Originally Posted by the.bombardier

17^28820/30030
the factors of 30030 are 2,3,5,7,11 and 13
euler's no of 30030 = 30030(1-1/2)(1-1/3)(1-1/5)(1-1/7)(1-1/11)(1-1/13)
=1*2*4*6*10*12
=5760
therefore 17^5760=1mod30030
which implies (17^5760)^5=17^28800=1mod30030
so v need to find the remainder of 17^20/30030
17^20 is odd.
so 17^20=1mod2 -------------------1
using fermat's little theorem
17^2=1mod3
so 17^20=1mod3 -------------------2
17^4=1mod5
so 17^20=1mod5 --------------------3
17^6=1mod7
17^20=17^18 * 17^2=289mod7=2mod7 --------------4
17^10=1mod11
so 17^20=1mod11 -----------------5
17^12=1mod13
17^20=17^12 * 17^8 =(17^8 )mod13=(3^4)mod13=3mod13 --------------6
from eqns 1,2,3,5
17^20=1mod330 -----------7
from 4 and 7
17^20=331mod2310 --------------8
from 6 and 8
v get remainder as 9571.
is it clear now??go through the link tatimatla has posted for remainder problems..it will be very helpful.

thanks for ur reply...bhai baki sab to samaj aa gaya ..but how did u merge eqn..4 & 7 ....and...eqn. 6&8...i think my quants just sucks...

[the.bombardier]

Quote:

Originally Posted by mohit_353

thanks for ur reply...bhai baki sab to samaj aa gaya ..but how did u merge eqn..4 & 7 ....and...eqn. 6&8...i think my quants just sucks...
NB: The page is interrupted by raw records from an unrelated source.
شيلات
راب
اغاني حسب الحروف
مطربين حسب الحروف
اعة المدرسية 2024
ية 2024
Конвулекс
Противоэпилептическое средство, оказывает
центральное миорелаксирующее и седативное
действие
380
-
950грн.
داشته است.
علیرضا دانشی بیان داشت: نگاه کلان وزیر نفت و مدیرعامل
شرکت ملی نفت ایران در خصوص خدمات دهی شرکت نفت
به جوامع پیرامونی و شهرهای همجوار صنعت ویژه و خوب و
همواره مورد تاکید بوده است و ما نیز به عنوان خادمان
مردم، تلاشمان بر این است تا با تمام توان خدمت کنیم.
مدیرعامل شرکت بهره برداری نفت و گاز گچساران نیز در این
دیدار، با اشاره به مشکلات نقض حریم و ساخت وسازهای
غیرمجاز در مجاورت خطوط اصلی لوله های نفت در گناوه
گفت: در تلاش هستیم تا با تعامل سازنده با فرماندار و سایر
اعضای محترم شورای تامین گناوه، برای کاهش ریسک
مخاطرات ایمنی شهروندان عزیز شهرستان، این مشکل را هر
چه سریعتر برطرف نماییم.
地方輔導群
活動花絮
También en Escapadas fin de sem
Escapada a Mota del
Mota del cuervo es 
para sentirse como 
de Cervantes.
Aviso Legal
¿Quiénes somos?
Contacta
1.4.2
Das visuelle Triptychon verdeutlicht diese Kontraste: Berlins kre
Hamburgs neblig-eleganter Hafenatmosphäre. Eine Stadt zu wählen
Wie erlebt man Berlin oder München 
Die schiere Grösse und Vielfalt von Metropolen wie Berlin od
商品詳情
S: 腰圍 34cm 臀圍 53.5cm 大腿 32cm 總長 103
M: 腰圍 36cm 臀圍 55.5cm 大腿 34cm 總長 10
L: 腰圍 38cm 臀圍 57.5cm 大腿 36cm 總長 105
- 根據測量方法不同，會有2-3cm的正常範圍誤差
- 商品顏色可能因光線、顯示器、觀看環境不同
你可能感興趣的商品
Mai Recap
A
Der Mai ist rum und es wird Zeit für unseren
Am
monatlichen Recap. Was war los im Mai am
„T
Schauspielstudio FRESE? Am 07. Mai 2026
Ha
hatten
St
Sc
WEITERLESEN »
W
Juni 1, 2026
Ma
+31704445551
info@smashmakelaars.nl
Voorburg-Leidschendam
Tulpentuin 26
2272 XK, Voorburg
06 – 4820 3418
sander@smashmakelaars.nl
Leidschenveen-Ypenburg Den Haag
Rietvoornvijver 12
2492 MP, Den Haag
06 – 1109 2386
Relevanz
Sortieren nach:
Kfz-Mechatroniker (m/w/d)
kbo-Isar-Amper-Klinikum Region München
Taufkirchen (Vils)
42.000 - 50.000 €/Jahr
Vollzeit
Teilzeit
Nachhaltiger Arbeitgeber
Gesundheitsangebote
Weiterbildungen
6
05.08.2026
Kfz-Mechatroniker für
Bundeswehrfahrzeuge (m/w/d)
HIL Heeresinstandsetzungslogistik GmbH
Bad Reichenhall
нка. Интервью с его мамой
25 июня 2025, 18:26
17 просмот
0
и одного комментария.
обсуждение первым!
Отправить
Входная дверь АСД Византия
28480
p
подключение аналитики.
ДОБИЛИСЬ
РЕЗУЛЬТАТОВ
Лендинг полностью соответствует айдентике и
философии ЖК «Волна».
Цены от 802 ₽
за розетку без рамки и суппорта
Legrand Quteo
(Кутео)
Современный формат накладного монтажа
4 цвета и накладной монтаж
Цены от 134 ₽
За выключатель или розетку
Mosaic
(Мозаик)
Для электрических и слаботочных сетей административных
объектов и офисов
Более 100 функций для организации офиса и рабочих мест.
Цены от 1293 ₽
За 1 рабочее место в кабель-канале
il explain eqn 4 and 7,u can try out the other one urself...
eqn 4 is 2mod7
eqn 6 is 1mod330
when u r combining such eqns u have to find the smallest no which satisfies both the conditions.in this case when u look at eqn 6,the series of nos which are 1mod330 is:
1,331,661.... that is these numbers leave a remainder 1 when divided by 330.
out of this series u have to find the smallest no which leaves a remainder 2 when divided by 7.
then u can say that this number satisfies eqn 4 and 7 both.
in this case the no is 331...
therefore v get 331mod(7*330) which is 331mod2310

[the.bombardier]

Quote:

Originally Posted by the.bombardier

therefore v get 331mod(7*330) which is 331mod2310

i hope u knw that when a no 'n' divided by two different nos a & b gives the same remainder r, then the remainder when n is divided by lcm(a,b) is also r. that is the justification for this step.